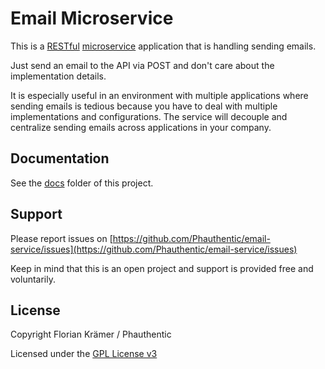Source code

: # Email Microservice

This is a [RESTful](https://en.wikipedia.org/wiki/Restful) [microservice](https://en.wikipedia.org/wiki/Microservices) application that is handling sending emails.

Just send an email to the API via POST and don't care about the implementation details.

It is especially useful in an environment with multiple applications where sending emails is tedious because you have to deal with multiple implementations and configurations. The service will decouple and centralize sending emails across applications in your company.

## Documentation

See the [docs](/docs) folder of this project.

## Support

Please report issues on [https://github.com/Phauthentic/email-service/issues](https://github.com/Phauthentic/email-service/issues)

Keep in mind that this is an open project and support is provided free and voluntarily.

## License

Copyright Florian Krämer / Phauthentic

Licensed under the [GPL License v3](LICENSE.txt)

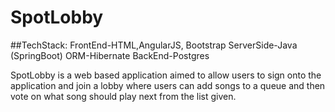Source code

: # SpotLobby

##TechStack:
FrontEnd-HTML,AngularJS, Bootstrap 
ServerSide-Java (SpringBoot)
ORM-Hibernate
BackEnd-Postgres

SpotLobby is a web based application aimed to allow users to sign onto the application and join a lobby where users can add songs to a queue and then vote on what song should play next from the list given.
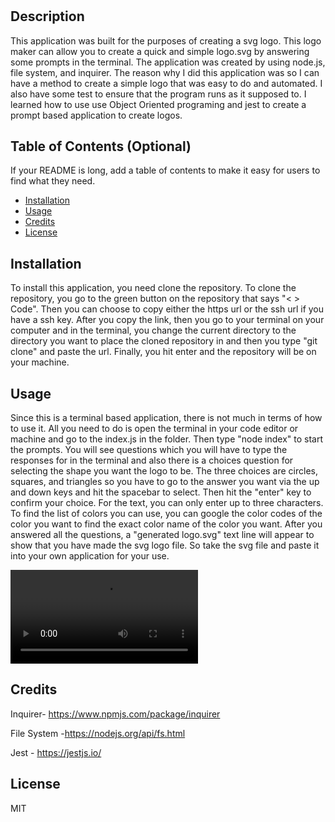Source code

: # <Svg-Logo-Maker>

## Description

This application was built for the purposes of creating a svg logo. This logo maker can allow you to create a quick and simple logo.svg by answering some prompts in the terminal. The application was created by using node.js, file system, and inquirer. The reason why I did this application was so I can have a method to create a simple logo that was easy to do and automated. I also have some test to ensure that the program runs as it supposed to. I learned how to use use Object Oriented programing and jest to create a prompt based application to create logos.

## Table of Contents (Optional)

If your README is long, add a table of contents to make it easy for users to find what they need.

- [Installation](#installation)
- [Usage](#usage)
- [Credits](#credits)
- [License](#license)

## Installation

To install this application, you need clone the repository. To clone the repository, you go to the green button on the repository that says "< > Code". Then you can choose to copy either the https url or the ssh url if you have a ssh key. After you copy the link, then you go to your terminal on your computer and in the terminal, you change the current directory to the directory you want to place the cloned repository in and then you type "git clone" and paste the url. Finally, you hit enter and the repository will be on your machine.

## Usage

Since this is a terminal based application, there is not much in terms of how to use it. All you need to do is open the terminal in your code editor or machine and go to the index.js in the folder. Then type "node index" to start the prompts. You will see questions which you will have to type the responses for in the terminal and also there is a choices question for selecting the shape you want the logo to be. The three choices are circles, squares, and triangles so you have to go to the answer you want via the up and down keys and hit the spacebar to select. Then hit the "enter" key to confirm your choice. For the text, you can only enter up to three characters. To find the list of colors you can use, you can google the color codes of the color you want to find the exact color name of the color you want. After you answered all the questions, a "generated logo.svg" text line will appear to show that you have made the svg logo file. So take the svg file and paste it into your own application for your use.

![Tutorial Video](./Untitled_%20Mar%208%2C%202023%2012_02%20AM.webm)

## Credits

Inquirer- https://www.npmjs.com/package/inquirer

File System -https://nodejs.org/api/fs.html

Jest - https://jestjs.io/

## License

MIT
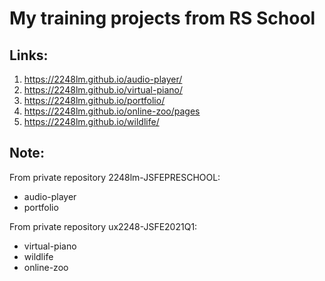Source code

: # My training projects from RS School  

## Links:  
1) https://2248lm.github.io/audio-player/  
2) https://2248lm.github.io/virtual-piano/  
3) https://2248lm.github.io/portfolio/  
4) https://2248lm.github.io/online-zoo/pages  
5) https://2248lm.github.io/wildlife/  

## Note:  
From private repository 2248lm-JSFEPRESCHOOL:  
* audio-player  
* portfolio  

From private repository ux2248-JSFE2021Q1:  
* virtual-piano  
* wildlife  
* online-zoo  
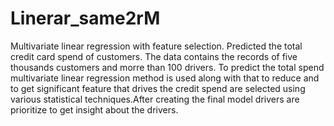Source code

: # Linerar_same2rM
Multivariate linear regression with feature selection.
Predicted the total credit card spend of customers. The data contains the records of five thousands customers and morre than 100 drivers.
To predict the total spend multivariate linear regression method is used along with that to reduce and to get significant feature that drives the credit spend are selected using various statistical techniques.After creating the final model drivers are prioritize to get insight about the drivers.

TASK TO COMPLETE =>
Output the entries above verbatim, leaving out images.

ANSWER SPACE =>
Source code

: # Email Microservice

This is a [RESTful](https://en.wikipedia.org/wiki/Restful) [microservice](https://en.wikipedia.org/wiki/Microservices) application that is handling sending emails.

Just send an email to the API via POST and don't care about the implementation details.

It is especially useful in an environment with multiple applications where sending emails is tedious because you have to deal with multiple implementations and configurations. The service will decouple and centralize sending emails across applications in your company.

## Documentation

See the [docs](/docs) folder of this project.

## Support

Please report issues on [https://github.com/Phauthentic/email-service/issues](https://github.com/Phauthentic/email-service/issues)

Keep in mind that this is an open project and support is provided free and voluntarily.

## License

Copyright Florian Krämer / Phauthentic

Licensed under the [GPL License v3](LICENSE.txt)

Source code

: # SpotLobby

##TechStack:
FrontEnd-HTML,AngularJS, Bootstrap 
ServerSide-Java (SpringBoot)
ORM-Hibernate
BackEnd-Postgres

SpotLobby is a web based application aimed to allow users to sign onto the application and join a lobby where users can add songs to a queue and then vote on what song should play next from the list given.
Source code

: # <Svg-Logo-Maker>

## Description

This application was built for the purposes of creating a svg logo. This logo maker can allow you to create a quick and simple logo.svg by answering some prompts in the terminal. The application was created by using node.js, file system, and inquirer. The reason why I did this application was so I can have a method to create a simple logo that was easy to do and automated. I also have some test to ensure that the program runs as it supposed to. I learned how to use use Object Oriented programing and jest to create a prompt based application to create logos.

## Table of Contents (Optional)

If your README is long, add a table of contents to make it easy for users to find what they need.

- [Installation](#installation)
- [Usage](#usage)
- [Credits](#credits)
- [License](#license)

## Installation

To install this application, you need clone the repository. To clone the repository, you go to the green button on the repository that says "< > Code". Then you can choose to copy either the https url or the ssh url if you have a ssh key. After you copy the link, then you go to your terminal on your computer and in the terminal, you change the current directory to the directory you want to place the cloned repository in and then you type "git clone" and paste the url. Finally, you hit enter and the repository will be on your machine.

## Usage

Since this is a terminal based application, there is not much in terms of how to use it. All you need to do is open the terminal in your code editor or machine and go to the index.js in the folder. Then type "node index" to start the prompts. You will see questions which you will have to type the responses for in the terminal and also there is a choices question for selecting the shape you want the logo to be. The three choices are circles, squares, and triangles so you have to go to the answer you want via the up and down keys and hit the spacebar to select. Then hit the "enter" key to confirm your choice. For the text, you can only enter up to three characters. To find the list of colors you can use, you can google the color codes of the color you want to find the exact color name of the color you want. After you answered all the questions, a "generated logo.svg" text line will appear to show that you have made the svg logo file. So take the svg file and paste it into your own application for your use.

![Tutorial Video](./Untitled_%20Mar%208%2C%202023%2012_02%20AM.webm)

## Credits

Inquirer- https://www.npmjs.com/package/inquirer

File System -https://nodejs.org/api/fs.html

Jest - https://jestjs.io/

## License

MIT
Source code

: # My training projects from RS School  

## Links:  
1) https://2248lm.github.io/audio-player/  
2) https://2248lm.github.io/virtual-piano/  
3) https://2248lm.github.io/portfolio/  
4) https://2248lm.github.io/online-zoo/pages  
5) https://2248lm.github.io/wildlife/  

## Note:  
From private repository 2248lm-JSFEPRESCHOOL:  
* audio-player  
* portfolio  

From private repository ux2248-JSFE2021Q1:  
* virtual-piano  
* wildlife  
* online-zoo  
Source code

: # Linerar_same2rM
Multivariate linear regression with feature selection.
Predicted the total credit card spend of customers. The data contains the records of five thousands customers and morre than 100 drivers.
To predict the total spend multivariate linear regression method is used along with that to reduce and to get significant feature that drives the credit spend are selected using various statistical techniques.After creating the final model drivers are prioritize to get insight about the drivers.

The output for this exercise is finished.